= Murder board =

Committee of questioners

A murder board, also known as a "scrub-down", is a committee of questioners set up to critically review a proposal and/or help someone prepare for a difficult oral examination.

The term originated in the U.S. military, specifically from the Pentagon, but has spread to academic and government appointment contexts. NASA contends the murder board was created by Hans Mark, Director of Ames Research Center from 1969 to 1977, derived from the earlier concept of the tiger team.

In highly risk-averse, technical endeavors where extreme efforts are taken to prevent mistakes (e.g. satellite operations), murder boards are used to aggressively review, without constraint or pleasantries, a situation's problem, assumptions, constraints, mitigations, and the proposed solution.

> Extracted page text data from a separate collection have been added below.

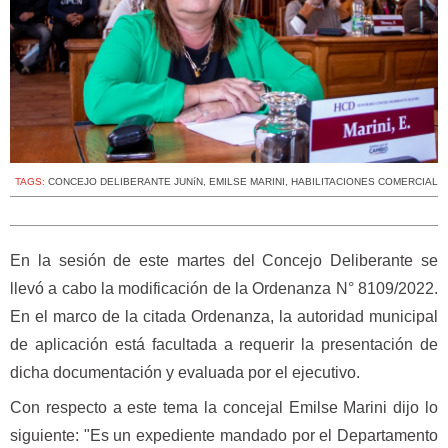
TAGS:
CONCEJO DELIBERANTE JUNíN
,
EMILSE MARINI
,
HABILITACIONES COMERCIAL
En la sesión de este martes del Concejo Deliberante se
llevó a cabo la modificación de la Ordenanza N° 8109/2022.
En el marco de la citada Ordenanza, la autoridad municipal
de aplicación está facultada a requerir la presentación de
dicha documentación y evaluada por el ejecutivo.
Con respecto a este tema la concejal Emilse Marini dijo lo
siguiente: "Es un expediente mandado por el Departamento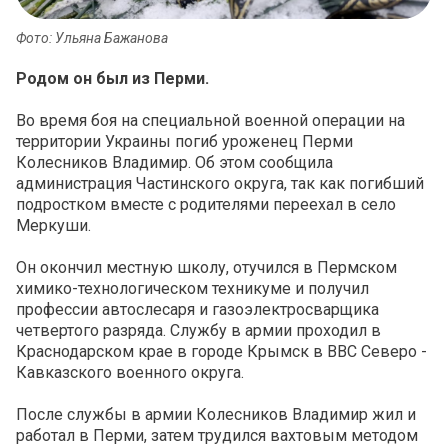
Фото: Ульяна Бажанова
Родом он был из Перми.
Во время боя на специальной военной операции на
территории Украины погиб уроженец Перми
Колесников Владимир. Об этом сообщила
администрация Частинского округа, так как погибший
подростком вместе с родителями переехал в село
Меркуши.
Он окончил местную школу, отучился в Пермском
химико-технологическом техникуме и получил
профессии автослесаря и газоэлектросварщика
четвертого разряда. Службу в армии проходил в
Краснодарском крае в городе Крымск в ВВС Северо -
Кавказского военного округа.
После службы в армии Колесников Владимир жил и
работал в Перми, затем трудился вахтовым методом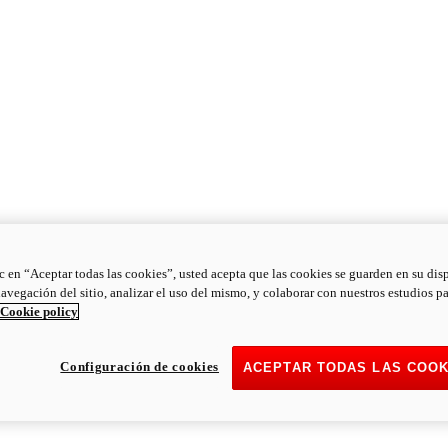
ic en “Aceptar todas las cookies”, usted acepta que las cookies se guarden en su dis
navegación del sitio, analizar el uso del mismo, y colaborar con nuestros estudios p
Cookie policy
Configuración de cookies
ACEPTAR TODAS LAS COOK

The board's goal is to kill the well-prepared proposal on technical merit; holding back even the least suspicion of a problem is not tolerated. Such argumentative murder boards consist of many subject matter experts of the specific system under review and of all interfacing systems.

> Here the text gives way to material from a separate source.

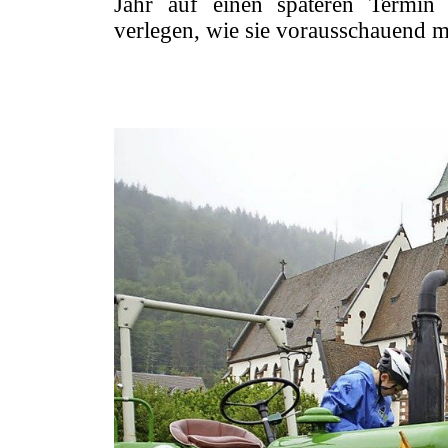
Jahr auf einen späteren Termin
verlegen, wie sie vorausschauend m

In project management, a murder board is a process where a committee asks questions from project representatives as part of the project selection process.

In U.S. politics, murder boards are used in preparing candidates for debates and presidential appointees for Senate confirmation hearings.

On April 20, 2010, representative Mary Jo Kilroy asked former Lehman Brothers CEO Dick Fuld if he had set up a murder board to prepare for his testimony before the House Financial Services Committee concerning the 2008 Lehman Brothers failure. Fuld expressed confusion at the expression, apparently unfamiliar with the term. Fuld indicated that he had not set up a murder board after Barney Frank explained what it meant.